Although muscle cramps may occur due to any excessive or unusual muscle movement and even stay long in the same position (sitting, standing, etc.).
Importantly cramps can affect any muscle in the body, but most common can be in the calves, thighs, feet and hands.
What are the causes of cramps?
Overdoing exercise is one of the main causes, but also other conditions such as stress, cold, dehydration , decreased levels of potassium and mineral salts or certain diseases can produce cramps.

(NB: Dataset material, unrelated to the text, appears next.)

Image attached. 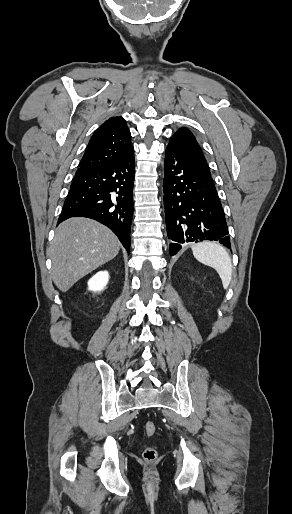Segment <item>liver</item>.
<instances>
[{"label":"liver","mask_w":292,"mask_h":514,"mask_svg":"<svg viewBox=\"0 0 292 514\" xmlns=\"http://www.w3.org/2000/svg\"><path fill=\"white\" fill-rule=\"evenodd\" d=\"M120 246L115 234L95 220L70 218L62 222L48 250L54 284L67 292L86 274L113 260Z\"/></svg>","instance_id":"1"}]
</instances>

The diuretics can cause sodium depletion and in some cases also cause potassium loss. Many patients using diuretics are also in sodium-restricted diets. If you have leg cramps and are taking a diuretic, consult your doctor to find a way to restore the levels of sodium and potassium.
When there is lack of physical activity and you spend most of the day sitting, the muscles of the legs and calves and feet do not work as they should. This causes a tightening of the muscles, which during relaxation in sleep can lead to contractions and therefore nocturnal leg cramps.
Pregnant women also experience leg cramps. In this case, after having the baby, everything returns to normal.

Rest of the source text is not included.